Output verbatim the line with "Por otro lado, el" together with every line beneath it, ending at the last line of the entries.

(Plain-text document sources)
- - - - - - -

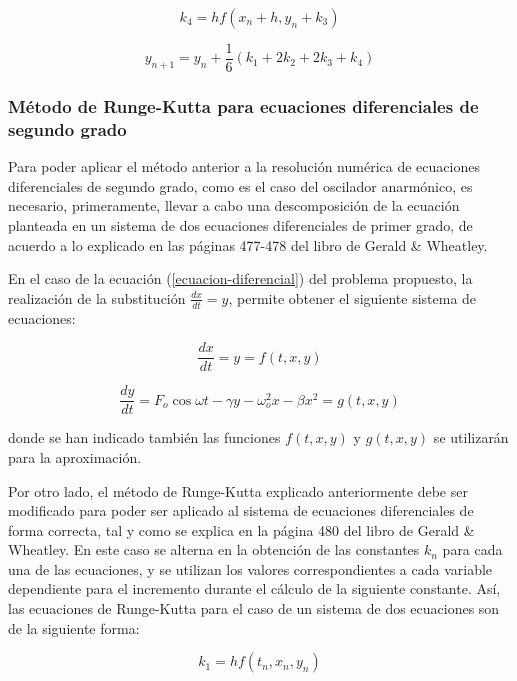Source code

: \documentclass[11pt]{article}
\begin{document}
\begin{equation}
	k_4 = hf(x_n + h, y_n + k_3)
\end{equation} 

\begin{equation}
	y_{n+1} = y_{n} + \frac{1}{6}(k_1 + 2k_2 + 2k_3 + k_4)
\end{equation}

\subsubsection{Método de Runge-Kutta para ecuaciones diferenciales de segundo grado}
\label{segundo_grado}
Para poder aplicar el método anterior a la resolución numérica de ecuaciones diferenciales de segundo grado, como es el caso del oscilador anarmónico, es necesario, primeramente, llevar a cabo una descomposición de la ecuación planteada en un sistema de dos ecuaciones diferenciales
de primer grado, de acuerdo a lo explicado en las páginas 477-478 del libro de Gerald \& Wheatley. 

En el caso de la ecuación (\ref{ecuacion-diferencial}) del problema propuesto, la realización de la substitución $\frac{dx}{dt} = y$, permite obtener el siguiente sistema de ecuaciones:

\begin{equation}
	\frac{dx}{dt} = y = f(t, x, y)
\end{equation}

\begin{equation}
	\frac{dy}{dt} = F_{o}\cos{\omega{}t} -\gamma{}y - \omega_{o}^2x - \beta{}x^2 = g(t, x, y) 	
\end{equation}

donde se han indicado también las funciones $f(t, x, y)$ y $g(t, x, y)$ se utilizarán para la aproximación.  

Por otro lado, el método de Runge-Kutta explicado anteriormente debe ser modificado para poder ser aplicado al sistema de ecuaciones diferenciales de forma correcta, tal y como se explica en la página 480 del libro de Gerald \& Wheatley. En este caso se alterna en la obtención de las constantes $k_n$ para cada una de las ecuaciones, y se utilizan los valores correspondientes a cada variable dependiente
para el incremento durante el cálculo de la siguiente constante. Así, las ecuaciones de Runge-Kutta para el caso de un sistema de dos ecuaciones son de la siguiente forma:

\begin{equation}
	k_1 = hf(t_n, x_n, y_n)
\end{equation}
\end{document}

- - - - - - -

#### Answer for the task
Por otro lado, el método de Runge-Kutta explicado anteriormente debe ser modificado para poder ser aplicado al sistema de ecuaciones diferenciales de forma correcta, tal y como se explica en la página 480 del libro de Gerald \& Wheatley. En este caso se alterna en la obtención de las constantes $k_n$ para cada una de las ecuaciones, y se utilizan los valores correspondientes a cada variable dependiente
para el incremento durante el cálculo de la siguiente constante. Así, las ecuaciones de Runge-Kutta para el caso de un sistema de dos ecuaciones son de la siguiente forma:

\begin{equation}
	k_1 = hf(t_n, x_n, y_n)
\end{equation}
\end{document}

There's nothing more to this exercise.